Kudus, ANTARA JATENG - Andalan Petani Tebu Rakyat Indonesia (APTRI) meminta pemerintah lebih memprioritaskan gula tani untuk dijual ke pasaran, dibandingkan dengan gula impor.

"Pasalnya, hingga kini gula tani belum terserap ke pasaran karena pedagang masih belum berani membeli khawatir dikenakan pajak pertambahan nilai (PPN) 10 persen," kata Sekjen DPN APTRI M. Nur Khabsyin saat dihubungi dari Kudus, Selasa.

Dikatakan, stok gula di pasaran saat ini penuh, sehingga gula kristal putih impor yang beredar di pasar agar dihentikan sampai akhir 2017 untuk memberi ruang gula tani bisa masuk pasar.

Atas permasalahan tersebut, kata dia, DPN APTRI bersama perwakilan petani tebu menggelar pertemuan dengan pedagang dan produsen gula rafinasi di Kementerian Perdagangan hari ini (15/8).

Hanya saja, lanjut dia, pedagang bersedia membeli gula tani dengan persyaratan harus sudah ada keputusan soal PPN.
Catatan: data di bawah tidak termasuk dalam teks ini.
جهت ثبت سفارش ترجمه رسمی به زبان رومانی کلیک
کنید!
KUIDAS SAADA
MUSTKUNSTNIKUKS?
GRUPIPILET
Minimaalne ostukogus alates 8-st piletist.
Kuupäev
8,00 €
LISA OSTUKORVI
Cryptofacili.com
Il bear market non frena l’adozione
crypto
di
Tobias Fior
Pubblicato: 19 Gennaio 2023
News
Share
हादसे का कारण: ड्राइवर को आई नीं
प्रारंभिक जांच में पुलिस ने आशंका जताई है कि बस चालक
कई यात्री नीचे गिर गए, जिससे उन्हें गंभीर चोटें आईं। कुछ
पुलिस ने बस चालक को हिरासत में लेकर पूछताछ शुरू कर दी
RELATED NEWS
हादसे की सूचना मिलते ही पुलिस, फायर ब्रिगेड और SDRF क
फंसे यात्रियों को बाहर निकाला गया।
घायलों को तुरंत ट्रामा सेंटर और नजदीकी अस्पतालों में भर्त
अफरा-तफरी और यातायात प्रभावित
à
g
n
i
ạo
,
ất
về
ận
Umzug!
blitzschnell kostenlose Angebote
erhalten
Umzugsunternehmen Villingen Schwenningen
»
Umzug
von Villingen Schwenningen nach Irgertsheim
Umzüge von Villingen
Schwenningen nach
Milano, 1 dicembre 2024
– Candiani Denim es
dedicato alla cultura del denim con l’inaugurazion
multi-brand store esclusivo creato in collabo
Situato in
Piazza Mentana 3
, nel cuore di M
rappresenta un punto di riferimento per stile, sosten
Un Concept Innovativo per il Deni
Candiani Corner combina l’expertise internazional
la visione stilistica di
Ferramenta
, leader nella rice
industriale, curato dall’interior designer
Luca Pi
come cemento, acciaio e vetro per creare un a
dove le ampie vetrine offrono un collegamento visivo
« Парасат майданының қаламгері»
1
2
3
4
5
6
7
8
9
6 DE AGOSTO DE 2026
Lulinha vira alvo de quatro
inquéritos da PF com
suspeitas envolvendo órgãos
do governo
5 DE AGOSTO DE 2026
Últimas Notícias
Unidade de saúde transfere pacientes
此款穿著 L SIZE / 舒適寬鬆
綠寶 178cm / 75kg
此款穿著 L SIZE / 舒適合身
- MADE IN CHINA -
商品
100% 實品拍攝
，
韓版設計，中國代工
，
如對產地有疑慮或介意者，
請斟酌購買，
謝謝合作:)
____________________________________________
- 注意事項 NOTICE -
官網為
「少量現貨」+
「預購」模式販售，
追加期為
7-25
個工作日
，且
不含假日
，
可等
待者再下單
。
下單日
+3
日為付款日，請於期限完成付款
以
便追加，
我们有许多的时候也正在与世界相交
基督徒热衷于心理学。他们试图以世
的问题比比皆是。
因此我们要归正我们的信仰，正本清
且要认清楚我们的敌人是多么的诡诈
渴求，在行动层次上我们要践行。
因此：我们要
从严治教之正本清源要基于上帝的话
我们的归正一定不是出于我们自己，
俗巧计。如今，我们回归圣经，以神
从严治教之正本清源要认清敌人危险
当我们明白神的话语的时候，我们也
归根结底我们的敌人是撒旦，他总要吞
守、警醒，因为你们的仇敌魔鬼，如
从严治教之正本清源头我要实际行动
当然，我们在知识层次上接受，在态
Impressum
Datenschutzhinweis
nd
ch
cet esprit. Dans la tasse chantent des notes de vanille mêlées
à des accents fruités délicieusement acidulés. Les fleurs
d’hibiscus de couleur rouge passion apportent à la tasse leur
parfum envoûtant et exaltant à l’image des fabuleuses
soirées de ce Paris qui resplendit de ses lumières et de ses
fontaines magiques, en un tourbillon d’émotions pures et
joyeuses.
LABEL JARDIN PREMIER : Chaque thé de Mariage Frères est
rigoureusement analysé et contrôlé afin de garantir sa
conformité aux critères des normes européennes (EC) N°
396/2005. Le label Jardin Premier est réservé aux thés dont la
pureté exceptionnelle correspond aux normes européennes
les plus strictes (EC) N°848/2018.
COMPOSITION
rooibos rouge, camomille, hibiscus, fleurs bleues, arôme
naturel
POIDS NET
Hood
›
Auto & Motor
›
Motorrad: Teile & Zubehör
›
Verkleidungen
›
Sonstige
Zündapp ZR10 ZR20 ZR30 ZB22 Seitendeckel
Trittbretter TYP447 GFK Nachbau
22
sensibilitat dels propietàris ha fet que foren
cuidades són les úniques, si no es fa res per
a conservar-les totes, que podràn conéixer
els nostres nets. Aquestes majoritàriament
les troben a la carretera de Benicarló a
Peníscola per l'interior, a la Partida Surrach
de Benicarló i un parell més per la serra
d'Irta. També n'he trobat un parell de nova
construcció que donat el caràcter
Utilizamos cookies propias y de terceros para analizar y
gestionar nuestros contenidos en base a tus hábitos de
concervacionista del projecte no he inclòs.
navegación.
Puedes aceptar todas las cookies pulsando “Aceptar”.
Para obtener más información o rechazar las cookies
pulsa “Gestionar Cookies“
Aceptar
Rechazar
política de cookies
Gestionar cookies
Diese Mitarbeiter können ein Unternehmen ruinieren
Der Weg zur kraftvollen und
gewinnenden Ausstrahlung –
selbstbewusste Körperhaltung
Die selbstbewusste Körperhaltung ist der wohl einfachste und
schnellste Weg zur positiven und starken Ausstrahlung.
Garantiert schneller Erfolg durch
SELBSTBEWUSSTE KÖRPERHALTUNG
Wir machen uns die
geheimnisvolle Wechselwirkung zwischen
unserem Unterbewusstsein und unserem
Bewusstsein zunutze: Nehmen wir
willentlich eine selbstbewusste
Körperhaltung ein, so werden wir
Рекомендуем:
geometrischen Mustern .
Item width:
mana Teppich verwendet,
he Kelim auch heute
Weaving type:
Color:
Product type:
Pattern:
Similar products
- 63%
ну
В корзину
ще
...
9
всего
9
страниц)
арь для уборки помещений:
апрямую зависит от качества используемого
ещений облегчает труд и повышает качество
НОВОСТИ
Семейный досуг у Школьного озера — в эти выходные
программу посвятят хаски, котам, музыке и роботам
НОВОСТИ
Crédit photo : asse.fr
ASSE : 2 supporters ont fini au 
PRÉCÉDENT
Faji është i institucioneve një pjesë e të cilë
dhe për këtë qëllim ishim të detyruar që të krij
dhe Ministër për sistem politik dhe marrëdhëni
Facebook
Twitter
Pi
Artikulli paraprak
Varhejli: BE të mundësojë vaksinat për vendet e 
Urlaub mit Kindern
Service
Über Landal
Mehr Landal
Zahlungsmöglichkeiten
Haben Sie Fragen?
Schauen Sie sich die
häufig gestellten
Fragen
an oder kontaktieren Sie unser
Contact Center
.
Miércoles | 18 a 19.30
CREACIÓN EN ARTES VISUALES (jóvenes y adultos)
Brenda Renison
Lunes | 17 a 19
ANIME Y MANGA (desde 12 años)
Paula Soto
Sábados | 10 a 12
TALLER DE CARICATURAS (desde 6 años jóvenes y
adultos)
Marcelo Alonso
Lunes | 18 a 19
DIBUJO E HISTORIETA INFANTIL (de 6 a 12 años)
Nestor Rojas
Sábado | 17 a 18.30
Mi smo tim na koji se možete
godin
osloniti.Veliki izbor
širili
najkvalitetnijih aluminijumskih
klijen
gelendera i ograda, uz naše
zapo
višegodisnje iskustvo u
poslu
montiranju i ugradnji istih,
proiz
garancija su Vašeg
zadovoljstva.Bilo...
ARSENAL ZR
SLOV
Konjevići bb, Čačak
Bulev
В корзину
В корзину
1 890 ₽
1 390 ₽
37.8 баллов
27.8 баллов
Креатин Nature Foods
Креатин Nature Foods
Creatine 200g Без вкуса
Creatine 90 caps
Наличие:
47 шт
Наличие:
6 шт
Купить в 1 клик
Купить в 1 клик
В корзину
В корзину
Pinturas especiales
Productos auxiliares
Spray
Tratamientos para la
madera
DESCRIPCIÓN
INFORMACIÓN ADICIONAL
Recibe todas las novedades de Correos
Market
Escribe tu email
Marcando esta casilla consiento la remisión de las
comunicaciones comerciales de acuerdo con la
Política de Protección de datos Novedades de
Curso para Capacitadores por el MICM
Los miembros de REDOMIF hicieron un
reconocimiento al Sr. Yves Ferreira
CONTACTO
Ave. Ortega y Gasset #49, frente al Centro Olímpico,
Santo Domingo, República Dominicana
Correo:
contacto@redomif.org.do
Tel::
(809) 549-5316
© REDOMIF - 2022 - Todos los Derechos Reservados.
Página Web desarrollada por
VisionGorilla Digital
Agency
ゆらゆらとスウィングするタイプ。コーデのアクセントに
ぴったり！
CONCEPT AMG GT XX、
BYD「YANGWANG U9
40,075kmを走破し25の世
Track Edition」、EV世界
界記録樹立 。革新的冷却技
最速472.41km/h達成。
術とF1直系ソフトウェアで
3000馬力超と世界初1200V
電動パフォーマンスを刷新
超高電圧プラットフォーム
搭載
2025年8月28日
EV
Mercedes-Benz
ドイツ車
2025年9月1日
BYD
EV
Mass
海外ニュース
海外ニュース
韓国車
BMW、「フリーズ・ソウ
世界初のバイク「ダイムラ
Terkait harga, kata dia, hingga kini belum ada penawaran.

Keinginan petani, kata dia, harga gula tani dibeli Rp11.000 per kilogramnya karena hasil rata-rata lelang tahun lalu serta mempertimbangkan biaya pokok produksinya yang mencapai Rp10.600/kg.

Permintaan agar gula impor dihentikan sementara, kata dia, sudah dijawab oleh produsen gula rafinasi untuk menghentikan sementara distribusi gula impor ke pasar konsumsi.

Sementara permintaan agar mereka membeli gula tani, kata dia, hingga kini belum ada kesanggupan.

Terkait temuan gula oplosan dengan "raw sugar" impor yang diduga berasal dari pabrik gula milik BUMN, kata dia, hasil pertemuan sebelumnya sudah dijawab oleh Kementerian Perdagangan bahwa temuan tersebut akan disampaikan kepada Menteri BUMN.

Demikian halnya, terkait tuntutan kompensasi rendemen rendah dan kompensasi dari impor tahun 2016 yang belum dibayarkan, kata Khabsyin, juga akan disampaikan kepada Menteri BUMN.